The personal statement is a key component of a university application. With just 47 lines to write, it can be hard to balance everything you want to mention. Here we focus on applications to languages courses – in particular, how you can show your love for languages on your personal statement.
In any personal statement, students need to show why they are choosing their subject. Including a clearly written personal story or anecdote about where your love of languages began is a good way to show your personality. Students should try to avoid cliches and quotations, which are often overused, and instead focus on showing their genuine personality. A good example might be talking about a book, film or holiday which inspired you to learn more about a language. Try to be specific about what it was that sparked your curiosity; perhaps you loved the precise and descriptive narration in Amélie, or hearing the musicality of Italian friends chatting together made you desperately want to learn the language.
Applicants looking to read languages are often applying for joint courses; for example, two languages, language and linguistics, or a language with another subject such as History or Politics. It’s important in this case that students devote space to each subject and show why they want to study both equally. If you are applying to study one language alongside another subject, aim to show how they complement each other.

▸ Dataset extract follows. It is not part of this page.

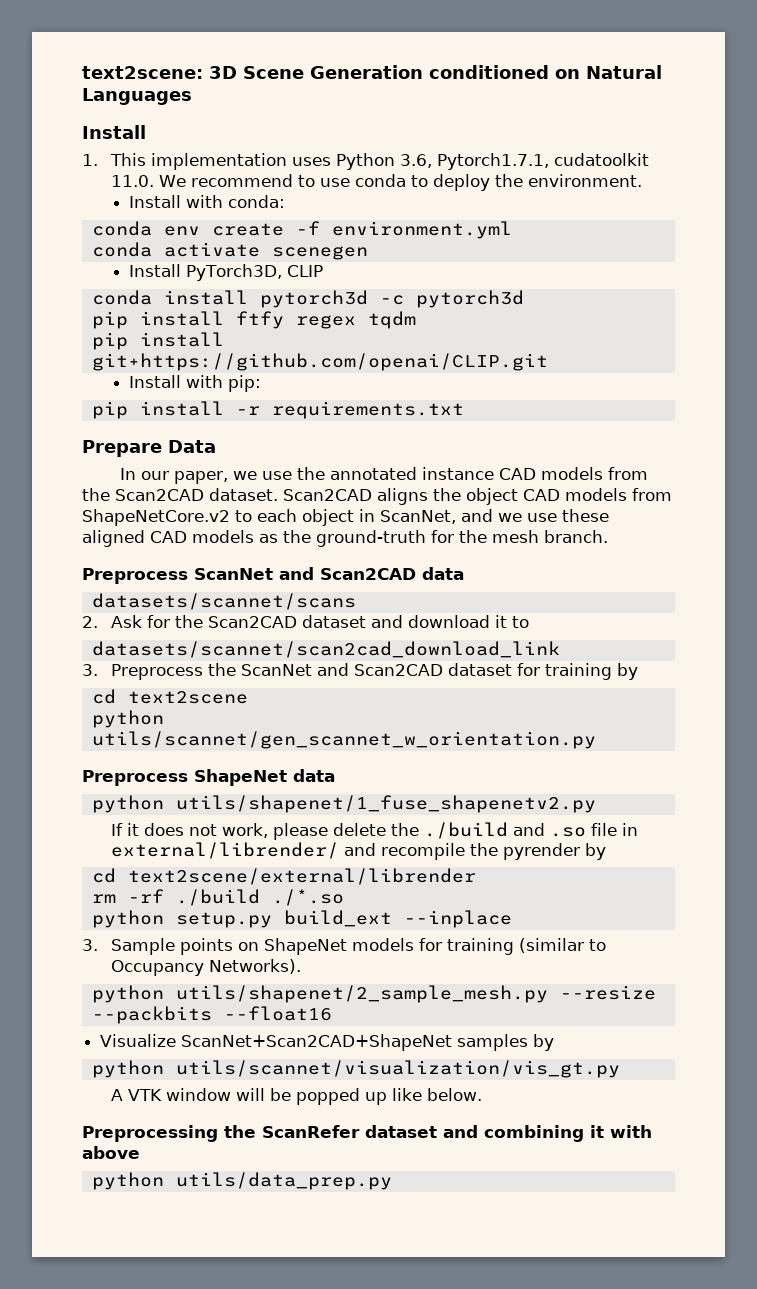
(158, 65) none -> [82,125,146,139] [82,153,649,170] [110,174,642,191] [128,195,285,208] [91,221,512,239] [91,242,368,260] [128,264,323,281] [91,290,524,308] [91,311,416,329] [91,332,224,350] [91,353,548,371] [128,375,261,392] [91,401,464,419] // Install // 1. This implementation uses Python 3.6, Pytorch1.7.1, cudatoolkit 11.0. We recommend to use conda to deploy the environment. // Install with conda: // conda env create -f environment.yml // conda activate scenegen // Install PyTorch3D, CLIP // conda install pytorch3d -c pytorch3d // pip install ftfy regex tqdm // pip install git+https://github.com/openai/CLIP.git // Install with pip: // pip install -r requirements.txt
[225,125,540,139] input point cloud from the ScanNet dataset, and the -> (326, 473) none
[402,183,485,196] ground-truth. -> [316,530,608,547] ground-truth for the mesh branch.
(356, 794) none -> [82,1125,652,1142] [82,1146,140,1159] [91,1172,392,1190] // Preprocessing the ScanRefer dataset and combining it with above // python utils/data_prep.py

An excellent way to show your enjoyment of languages is to reflect on what you have read in an analytical way. If you can, show that you have read widely outside of the A Level syllabus. Perhaps, after enjoying Camus’s L’Etranger, you went on to read another of his novels, showing a proactive approach to language learning. Briefly analysing the themes of a book, what you learned from it or how it helped your language skills will show a much deeper understanding that will prove your passion for further study. Depending on the universities you are applying to, it may also be appropriate to discuss films or TV shows you have watched in the target language(s).
In addition, showing how you have engaged with the language beyond the classroom will help you stand out. You could reflect on a trip you have taken, and how this helped your linguistic progress, or offer your perspective on a recent news story or political event in the target language. Students who regularly listen to the news in their target languages benefit from a more nuanced understanding of the country, and this should show through your personal statement. If your extracurricular activities support your application, for example if you attend a foreign language book club or run a Latin club at school, discuss these too. These points will show that you have actively nurtured your passion for languages in and out of the classroom.
Finally and most importantly, be yourself and be enthusiastic! Admissions tutors want to see your personality show in your personal statement, so make sure to be genuine and use honest, clear examples of why you want to study languages.